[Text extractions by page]
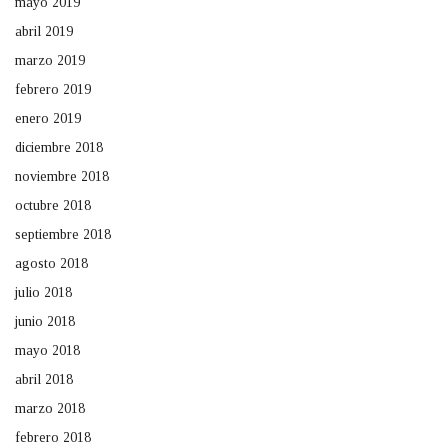
mayo 2019
abril 2019
marzo 2019
febrero 2019
enero 2019
diciembre 2018
noviembre 2018
octubre 2018
septiembre 2018
agosto 2018
julio 2018
junio 2018
mayo 2018
abril 2018
marzo 2018
febrero 2018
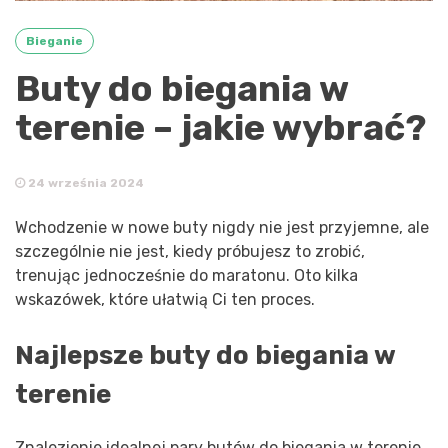
Bieganie
Buty do biegania w
terenie – jakie wybrać?
24 września 2024
Wchodzenie w nowe buty nigdy nie jest przyjemne, ale
szczególnie nie jest, kiedy próbujesz to zrobić,
trenując jednocześnie do maratonu. Oto kilka
wskazówek, które ułatwią Ci ten proces.
Najlepsze buty do biegania w
terenie
Znalezienie idealnej pary butów do biegania w terenie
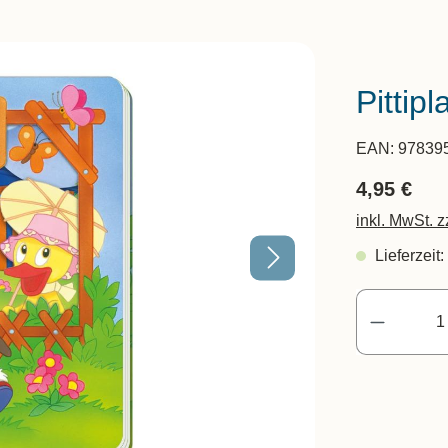
Pittip
EAN:
97839
4,95 €
inkl. MwSt. 
Lieferzeit:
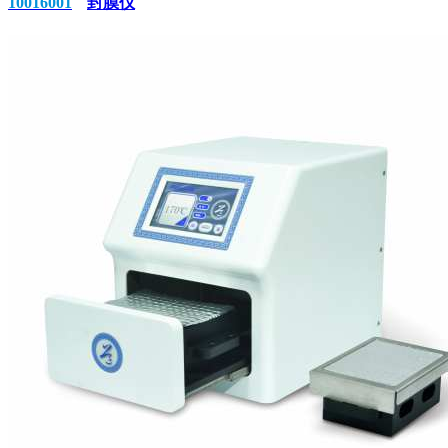
10016001
封膜仪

About this exercise –
Can you write out the data from its very beginning through the line containing "febrero 2018", including that line, with the pictures left out?

Result of the task –
mayo 2019
abril 2019
marzo 2019
febrero 2019
enero 2019
diciembre 2018
noviembre 2018
octubre 2018
septiembre 2018
agosto 2018
julio 2018
junio 2018
mayo 2018
abril 2018
marzo 2018
febrero 2018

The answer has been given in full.